Workspace Node Elasticsearch Text Analysis Results-Summary Tab

In the Elasticsearch Text Analysis node dialog box, under the Results heading, select Summary tab to access the following options.

Option Description
Frequency Measure
Inverse Document Frequency Select this option to analyze and report inverse document frequencies.

These are relative document frequencies (df) of different words.

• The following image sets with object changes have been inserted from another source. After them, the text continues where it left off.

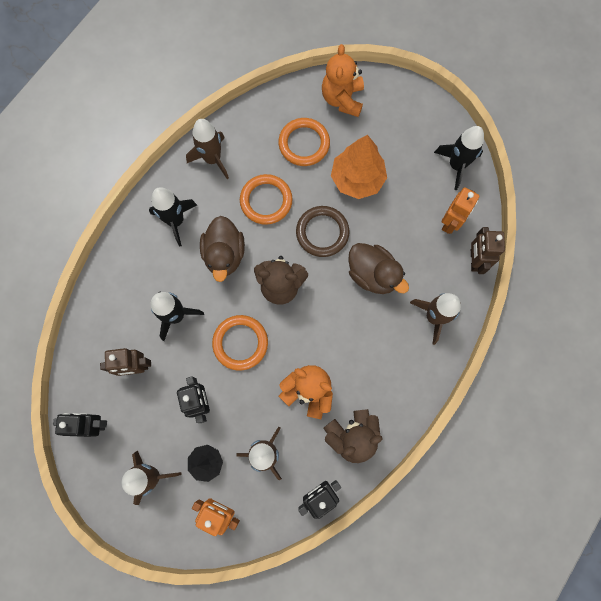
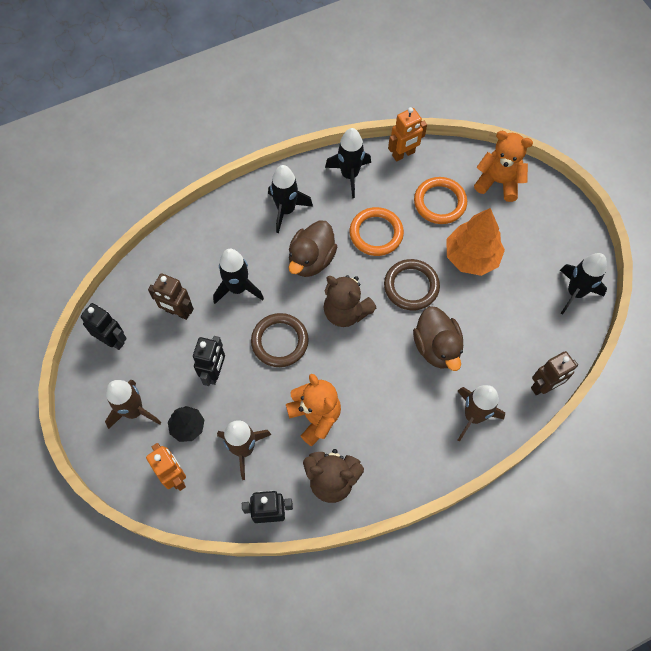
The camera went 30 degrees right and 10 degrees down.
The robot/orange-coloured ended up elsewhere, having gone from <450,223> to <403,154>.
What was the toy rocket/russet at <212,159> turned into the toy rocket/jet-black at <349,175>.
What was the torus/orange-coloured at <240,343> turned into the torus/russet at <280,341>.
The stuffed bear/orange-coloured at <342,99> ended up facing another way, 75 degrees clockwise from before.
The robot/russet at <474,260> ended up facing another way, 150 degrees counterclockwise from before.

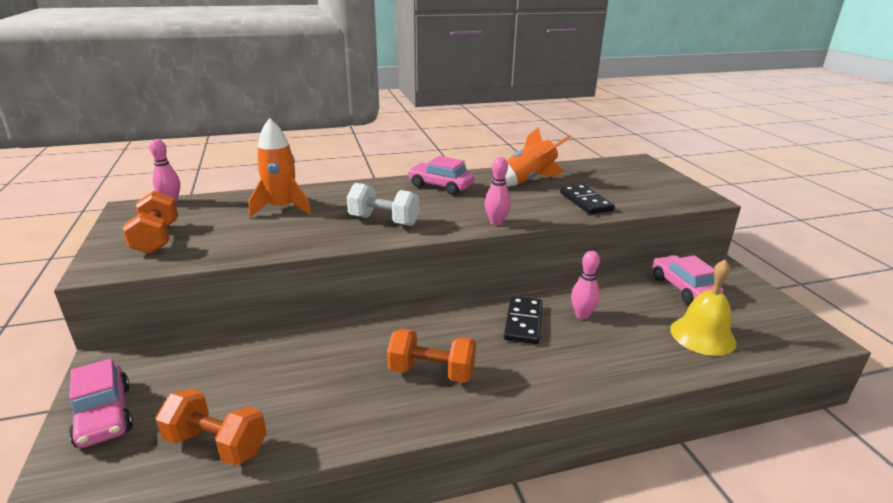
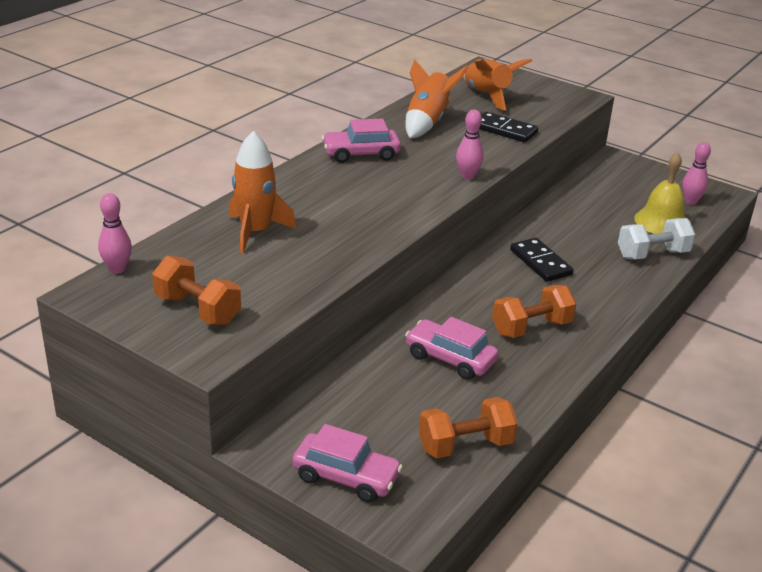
The camera went 40 degrees left and 5 degrees up.
The second view gained the toy rocket/orange-coloured at <487,96>.
The free weight/snow-white ended up elsewhere, having gone from <384,221> to <652,254>.
The skittle/pink ended up elsewhere, having gone from <582,315> to <690,201>.
The car/pink ended up elsewhere, having gone from <683,288> to <450,359>.

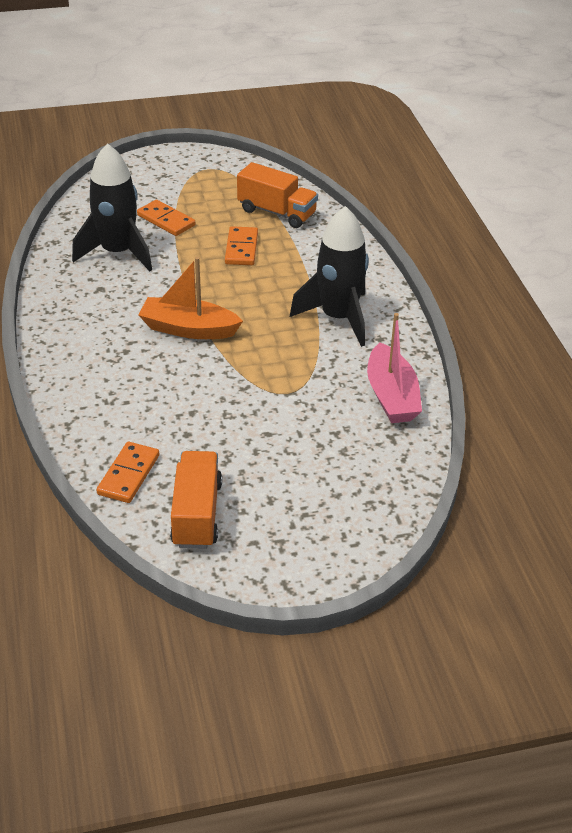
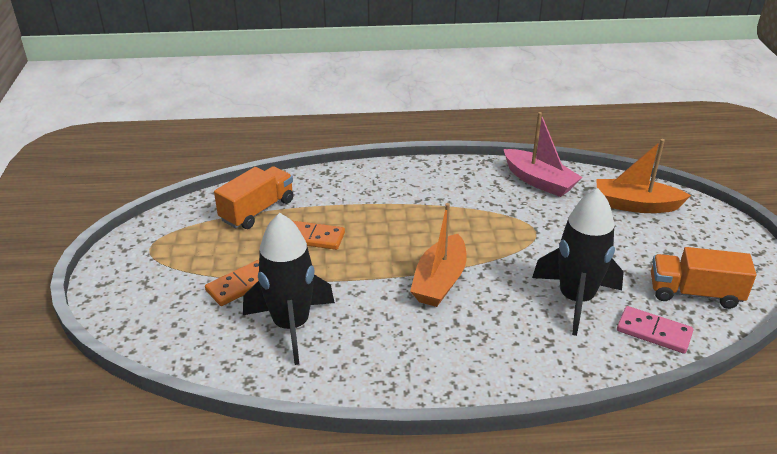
The camera went 80 degrees left and 5 degrees down.
The second view gained the sailboat/orange-coloured at <635,205>.
The toy rocket/jet-black ended up elsewhere, having gone from <338,318> to <575,299>.
What was the domino tile/orange-coloured at <128,475> turned into the domino tile/pink at <653,332>.
The sailboat/pink at <391,396> ended up facing another way, 45 degrees clockwise from before.

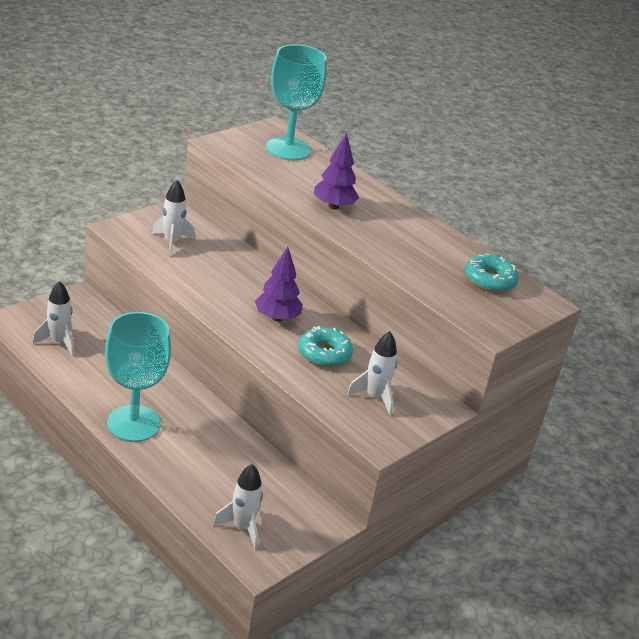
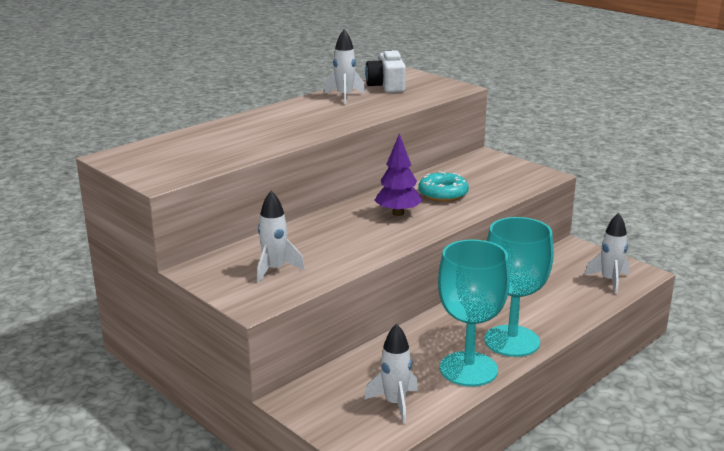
The camera went 85 degrees left and 10 degrees down.
The second view lost the fir tree/violet at <333,206>.
The chalice/turquoise ended up elsewhere, having gone from <288,149> to <468,369>.
The toy rocket/snow-white ended up elsewhere, having gone from <374,397> to <345,96>.
Where the doughnut/turquoise stood at <489,280>, the photo camera/snow-white came to stand at <387,86>.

Raw Select this option to operate on raw word frequencies collected in the term-document index.
Frequency Outputs
Minimum % of files where word occurs Use this option to specify the minimum permissible document frequency (specify a percentage value) for the analysis. Words that occur in fewer than the indicated percentage of documents are deemed as non-diagnostic and excluded from the analysis.
Maximum number of words to be selected Use this option to specify an integer number for the maximum number of indexed words to be selected for subsequent analysis. If the number of indexed terms exceeds this limit, the program trims it by selecting those with the highest document frequencies, and among those with equal document frequencies - ones with higher total occurrence count.
Frequency Matrix Select this option to compute statistical summaries for each word (within each document). These are simple transformations of the original word frequencies. This is done to achieve more meaningful indices with values and distributions (for example, of the words across the documents).
Selected Words Select this option to display the words that are extracted from the documents and their frequencies (the overall word frequencies as well as document frequencies i.e., number of documents in which they are found).